It’s been five years since Adidas’s squishy white foam—known as “Boost”—first hit shelves. Here, we break down just how important Boost has been to Adidas—and how it changed the sneaker industry forever.
Back in 2012, if you asked anyone what the hottest sneaker brand in the world was and they didn’t immediately say Nike, you’d have thought they were either insane or lying. Nike’s stiffest global competition, Adidas, wasn’t so much a distant second as an almost non-existent one. In the United States, Nike’s home base, the Swoosh was even more dominant. Its market share of athletic footwear was hovering around 60 percent, and it had just introduced the most groundbreaking sneaker technology of the millenium in Flyknit, the godfather of knit upper running shoes. On both mass market and limited-edition level, from Air Maxes to Air Yeezys, Nike looked unstoppable.
A little over five years later, though, Adidas is not just more competitive than it was a half-decade ago from a financial standpoint—with reported increases in revenue and market share—but it’s also made up serious ground in innovation and style. What sparked the turnaround? A few things.
In 2014, Adidas reissued its legendary Stan Smith tennis sneakers behind a massive marketing campaign, helping make them the coolest shoes among both fashion designers and brunch-going bros. They also signed Kanye West, whose Yeezy line of sneakers pushed Adidas to the top of the hype conversation. But Adidas also owes much of its recent success to a white foam sole called Boost, which set a new standard in comfort and cool in the sneaker market. (So much so that we’ve started referring to Adidas’s history in terms of B.B. [Before Boost] and A.B. [After Boost]). Five years after the first Adidas Energy Boost hit shelves, it’s worth breaking down how Boost, well, boosted Adidas to the top of the sneaker game.
Chapter 1: “We Could Revolutionize the Running Industry with That Material”
Here’s the first thing to know about Adidas’s premier running shoe technology: it’s not actually made by Adidas. What we know as Boost is actually made by a German chemical company called Badische Anilin & Soda-Fabrik (BASF for short), and the Three Stripes just pays BASF for the exclusive rights to this technology. BASF first developed what became Boost in 2007. At the time, it was nothing more than tiny little white particles the company called “energy capsules” (which basically look like squishy Tic-Tacs). Later, BASF’s scientists realized the particles were useful when welded together with steam into one solid piece. The first time Adidas saw Boost, it was via a small, tennis-sized ball that was used as a demo to show just how bouncy the material is. “We could not believe how higher the ball bounced back compared to EVA foams which were the standard material at that time. We could not stop watching this video and imagined what we can do with that material: we could revolutionize the running industry with that material,” says Matthias Am, the Category Director of Global Running at Adidas. By 2012, the company was testing prototype shoes with Boost.

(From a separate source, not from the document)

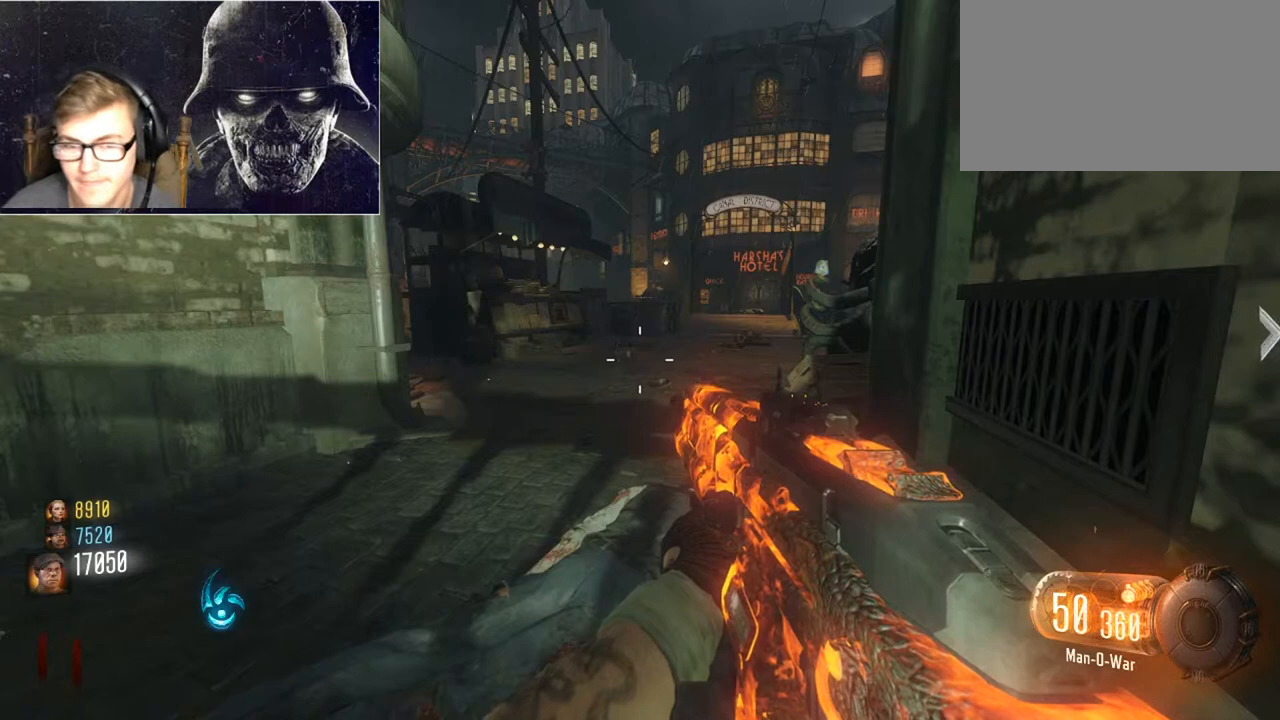
{"keys": [], "mouse": [], "events": []}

But what makes Boost genuinely innovative? It’s all about what running shoe designers—and marketers—call “energy return,” which is what Am was talking about with the Boost bouncy ball. When it comes to wearing the shoes, it’s one of the first things you notice—they feel not unlike a very nice memory foam mattress. “The thing about Boost is that the minute you put it on, you know it’s a completely different experience than anything else out there. The comfort is something everything gets,” says Andy Barr, Adidas Director of Global Creation for the brand’s US Running Footwear division. The first Ultra Boost also looked different than anything else on the market. “It’s easy to forget that in 2013, most running shoes didn’t look like [the Ultra Boost]. They were [made of] a bunch of pieces and bright colors and bulky,” says Barr.
In 2013, Adidas’s running shoes weren’t in need of a performance overhaul. In 2012, the year before Boost hit shelves, Kenyan Patrick Makau set the world marathon record while wearing the Adidas Adios 2, which, while lightweight, doesn’t pack any squishy sole units. But while the brand had success among the world’s most elite runners, everyday runners—especially in the United States—simply didn’t care. In 2013, Adidas only held two percent of the U.S. market share in the running shoe category, a number that remained stagnant until 2015. Today, that number is more than nine percent, according to Barr.
“We knew we had to do something completely different to what everyone else was doing,” says Barr. “No one was wearing running shoes casually at the time, either.” Barr is right: Today it’s hard to imagine a sneaker market, athletic or casual, without Boost. That’s thanks to not only great tech, but great marketing. Boost may very well have been a runaway success on its own, but Adidas also has the greatest one-man marketing machine on the planet on its team: Kanye West.